* _TASK REQUIREMENTS_
Go through the material below and return each line with the string "можуть" in it.

* _GIVEN ENTRIES_
• • • •
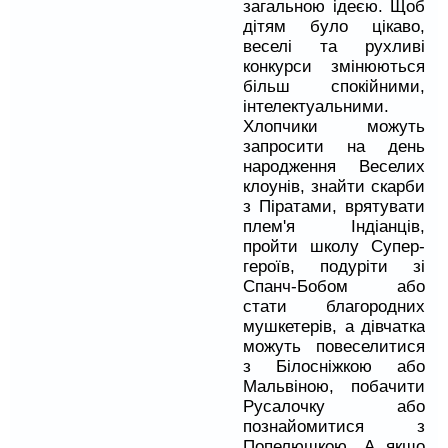
загальною ідеєю. Щоб
дітям було цікаво,
веселі та рухливі
конкурси змінюються
більш спокійними,
інтелектуальними.
Хлопчики можуть
запросити на день
народження Веселих
клоунів, знайти скарби
з Піратами, врятувати
плем'я Індіанців,
пройти школу Супер-
героїв, подуріти зі
Спанч-Бобом або
стати благородних
мушкетерів, а дівчатка
можуть повеселитися
з Білосніжкою або
Мальвіною, побачити
Русалочку або
познайомитися з
Попелюшкою. А якщо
• • • •
* _ANSWER BELOW_
Хлопчики можуть
можуть повеселитися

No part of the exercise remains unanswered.